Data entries
▽
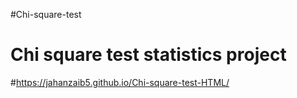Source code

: #Chi-square-test
# Chi square test statistics project

#https://jahanzaib5.github.io/Chi-square-test-HTML/
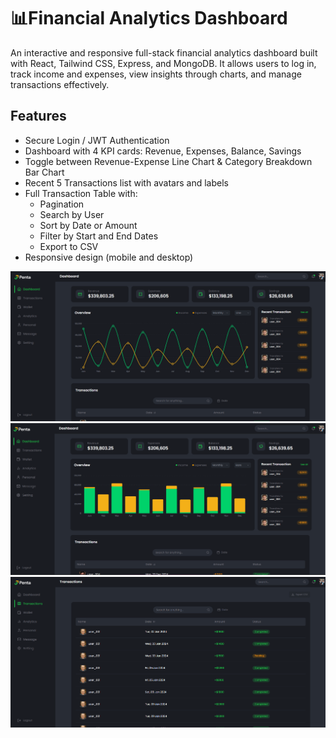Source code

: # 📊Financial Analytics Dashboard
An interactive and responsive full-stack financial analytics dashboard built with React, Tailwind CSS, Express, and MongoDB.
It allows users to log in, track income and expenses, view insights through charts, and manage transactions effectively.

## Features

- Secure Login / JWT Authentication
- Dashboard with 4 KPI cards: Revenue, Expenses, Balance, Savings
- Toggle between Revenue-Expense Line Chart & Category Breakdown Bar Chart
- Recent 5 Transactions list with avatars and labels
- Full Transaction Table with:
    - Pagination
    - Search by User
    - Sort by Date or Amount
    - Filter by Start and End Dates
    - Export to CSV
- Responsive design (mobile and desktop)

![Dashboard](public/Dashboard1.png)
![Dashboard](public/Dashboard2.png)
![Dashboard](public/Dashboard3.png)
△
Scan the records above for the string "test", and copy every line where it turns up.

#### TASK OUTPUT:
: #Chi-square-test
# Chi square test statistics project
#https://jahanzaib5.github.io/Chi-square-test-HTML/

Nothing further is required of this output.